:: WHAT IS BEING ASKED ::
Could you output, word for word, the stretch of lines in the items below from the one containing "бучение 4,5 тыс." through the one containing "рынок труда — рынок труда с равными возможно", with both of those lines included?

:: RECORDS TO USE ::
+--
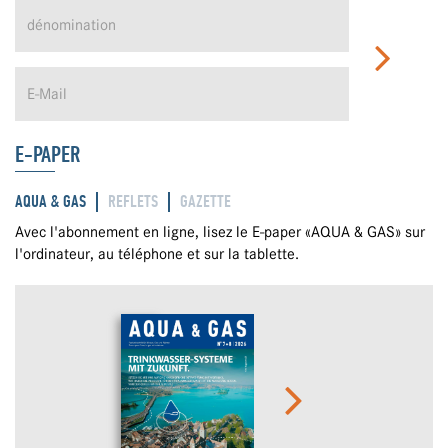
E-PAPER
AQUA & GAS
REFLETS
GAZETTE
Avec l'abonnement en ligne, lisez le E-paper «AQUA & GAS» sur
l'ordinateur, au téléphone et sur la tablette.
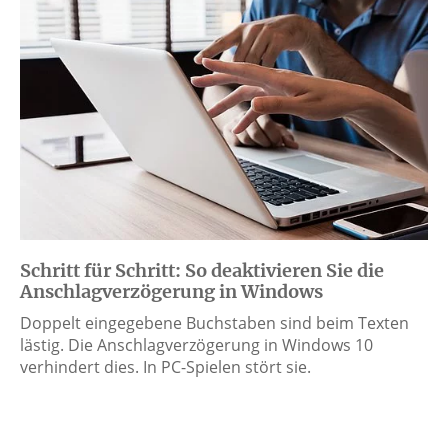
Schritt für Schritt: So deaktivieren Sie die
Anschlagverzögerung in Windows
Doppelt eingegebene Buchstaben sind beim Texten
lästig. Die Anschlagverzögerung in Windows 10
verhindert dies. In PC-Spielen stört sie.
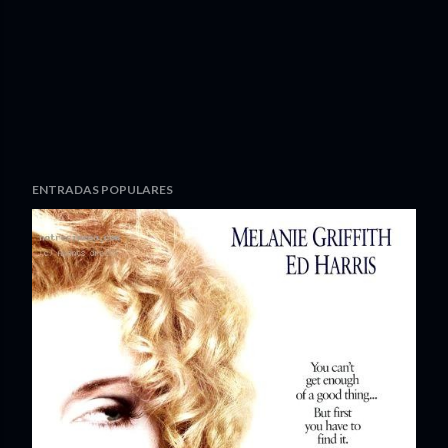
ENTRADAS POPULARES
+--
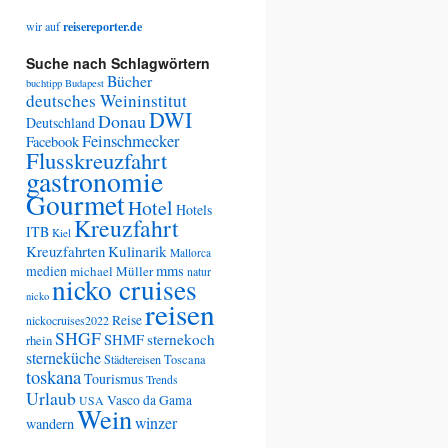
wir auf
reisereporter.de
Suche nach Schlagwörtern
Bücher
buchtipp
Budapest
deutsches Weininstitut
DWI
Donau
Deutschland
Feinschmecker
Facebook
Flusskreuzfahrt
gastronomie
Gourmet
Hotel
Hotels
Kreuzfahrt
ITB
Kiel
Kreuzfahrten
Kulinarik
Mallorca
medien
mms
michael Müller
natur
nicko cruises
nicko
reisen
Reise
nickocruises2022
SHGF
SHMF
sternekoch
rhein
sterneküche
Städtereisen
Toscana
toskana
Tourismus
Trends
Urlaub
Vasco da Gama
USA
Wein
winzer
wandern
+--
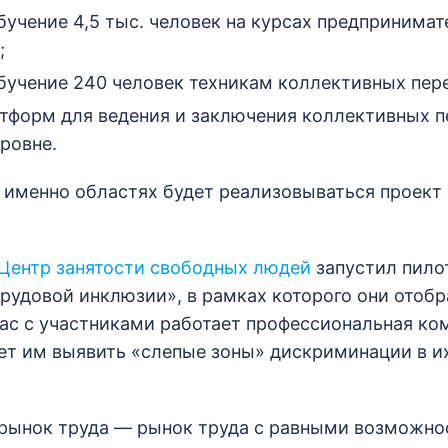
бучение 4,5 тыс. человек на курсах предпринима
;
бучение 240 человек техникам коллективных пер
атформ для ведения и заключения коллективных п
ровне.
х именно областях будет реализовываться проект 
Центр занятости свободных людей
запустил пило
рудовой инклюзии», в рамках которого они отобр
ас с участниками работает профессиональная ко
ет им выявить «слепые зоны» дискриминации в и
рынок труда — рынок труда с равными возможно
+--
:: WRITTEN REPLY ::
бучение 4,5 тыс. человек на курсах предпринима
;
бучение 240 человек техникам коллективных пер
атформ для ведения и заключения коллективных п
ровне.
х именно областях будет реализовываться проект 
Центр занятости свободных людей
запустил пило
рудовой инклюзии», в рамках которого они отобр
ас с участниками работает профессиональная ко
ет им выявить «слепые зоны» дискриминации в и
рынок труда — рынок труда с равными возможно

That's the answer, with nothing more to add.